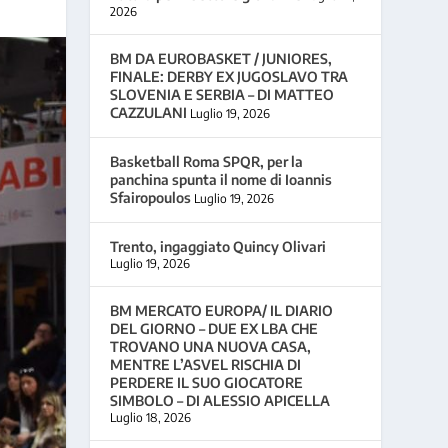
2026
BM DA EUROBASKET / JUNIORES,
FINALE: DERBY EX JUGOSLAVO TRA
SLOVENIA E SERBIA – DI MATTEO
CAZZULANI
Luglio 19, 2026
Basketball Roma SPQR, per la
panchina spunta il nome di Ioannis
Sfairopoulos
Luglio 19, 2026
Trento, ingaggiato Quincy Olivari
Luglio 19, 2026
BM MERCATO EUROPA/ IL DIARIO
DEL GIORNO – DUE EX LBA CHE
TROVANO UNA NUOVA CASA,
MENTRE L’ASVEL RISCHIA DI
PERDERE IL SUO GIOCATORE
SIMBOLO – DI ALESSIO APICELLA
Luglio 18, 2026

= = = =

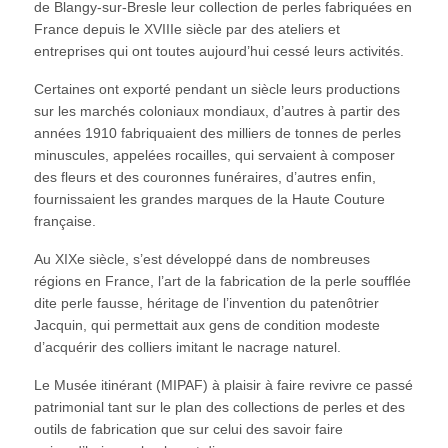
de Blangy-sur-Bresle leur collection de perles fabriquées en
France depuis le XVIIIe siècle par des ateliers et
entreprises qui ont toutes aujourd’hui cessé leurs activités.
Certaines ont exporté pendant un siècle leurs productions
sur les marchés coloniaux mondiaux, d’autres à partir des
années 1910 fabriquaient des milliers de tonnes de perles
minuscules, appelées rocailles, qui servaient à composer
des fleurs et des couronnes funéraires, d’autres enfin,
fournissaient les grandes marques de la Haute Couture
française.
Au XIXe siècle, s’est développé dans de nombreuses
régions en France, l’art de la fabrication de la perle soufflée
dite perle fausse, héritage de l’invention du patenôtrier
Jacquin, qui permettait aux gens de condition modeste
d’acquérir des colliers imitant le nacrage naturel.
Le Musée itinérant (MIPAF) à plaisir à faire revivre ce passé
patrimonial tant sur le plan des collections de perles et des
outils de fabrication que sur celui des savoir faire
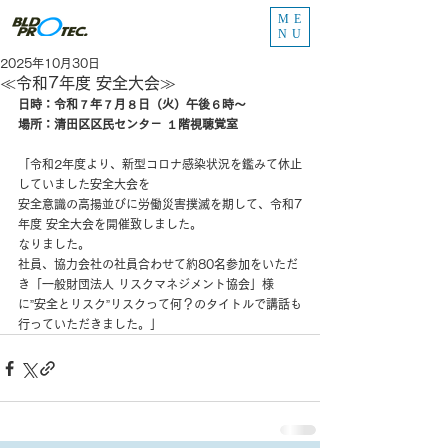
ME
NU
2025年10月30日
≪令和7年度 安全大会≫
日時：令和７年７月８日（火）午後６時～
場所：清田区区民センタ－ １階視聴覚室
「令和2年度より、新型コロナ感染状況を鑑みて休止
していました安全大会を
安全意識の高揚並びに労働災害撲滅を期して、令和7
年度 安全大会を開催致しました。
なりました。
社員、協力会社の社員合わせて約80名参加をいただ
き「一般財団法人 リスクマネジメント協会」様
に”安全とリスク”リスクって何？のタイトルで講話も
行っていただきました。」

= = = =

#### Problem details:
Within the entries above, report how many lines include "perles", and keep the answer to the number.

#### Finished exercise:
3